§ Instruction: Using the data below, copy each line that includes the word "Châtelet".

======== Dataset extract ========

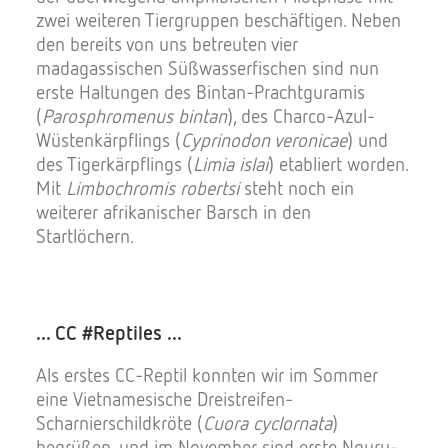
zwei weiteren Tiergruppen beschäftigen. Neben
den bereits von uns betreuten vier
madagassischen Süßwasserfischen sind nun
erste Haltungen des Bintan-Prachtguramis
(
Parosphromenus bintan
), des Charco-Azul-
Wüstenkärpflings (
Cyprinodon veronicae
) und
des Tigerkärpflings (
Limia islai
) etabliert worden.
Mit
Limbochromis robertsi
steht noch ein
weiterer afrikanischer Barsch in den
Startlöchern.
... CC #Reptiles ...
Als erstes CC-Reptil konnten wir im Sommer
eine Vietnamesische Dreistreifen-
Scharnierschildkröte (
Cuora cyclornata
)
begrüßen, und im November sind erste Nguru-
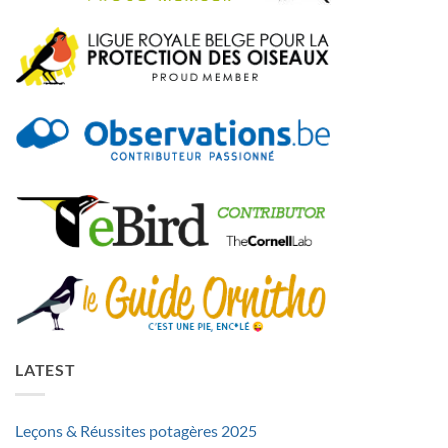
LATEST
Leçons & Réussites potagères 2025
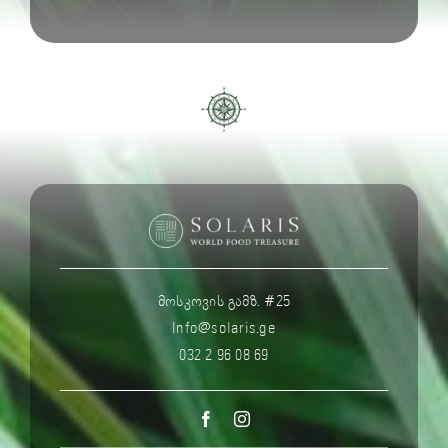
მოსკოვის გამზ. #25
Info@solaris.ge
032 2 96 08 69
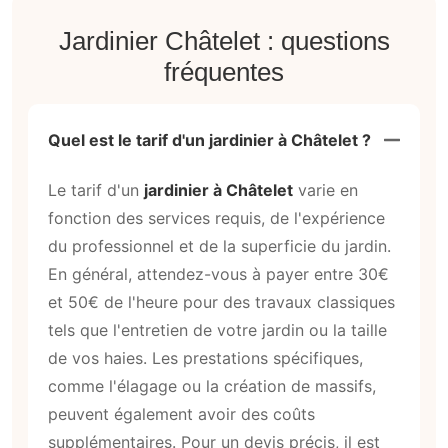
Jardinier Châtelet : questions
fréquentes
Quel est le tarif d'un jardinier à Châtelet ?
Le tarif d'un
jardinier à Châtelet
varie en
fonction des services requis, de l'expérience
du professionnel et de la superficie du jardin.
En général, attendez-vous à payer entre 30€
et 50€ de l'heure pour des travaux classiques
tels que l'entretien de votre jardin ou la taille
de vos haies. Les prestations spécifiques,
comme l'élagage ou la création de massifs,
peuvent également avoir des coûts
supplémentaires. Pour un devis précis, il est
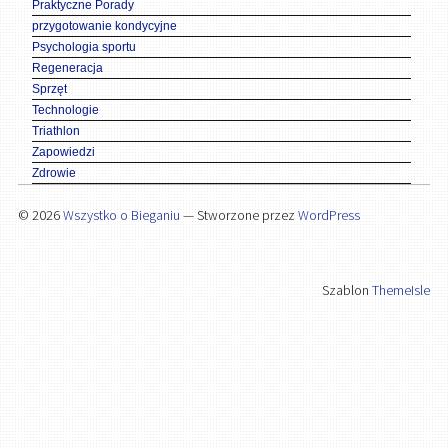
Praktyczne Porady
przygotowanie kondycyjne
Psychologia sportu
Regeneracja
Sprzęt
Technologie
Triathlon
Zapowiedzi
Zdrowie
© 2026
Wszystko o Bieganiu
— Stworzone przez
WordPress
Szablon
ThemeIsle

========

§ Response to this exercise:
Jardinier Châtelet : questions
Quel est le tarif d'un jardinier à Châtelet ?
jardinier à Châtelet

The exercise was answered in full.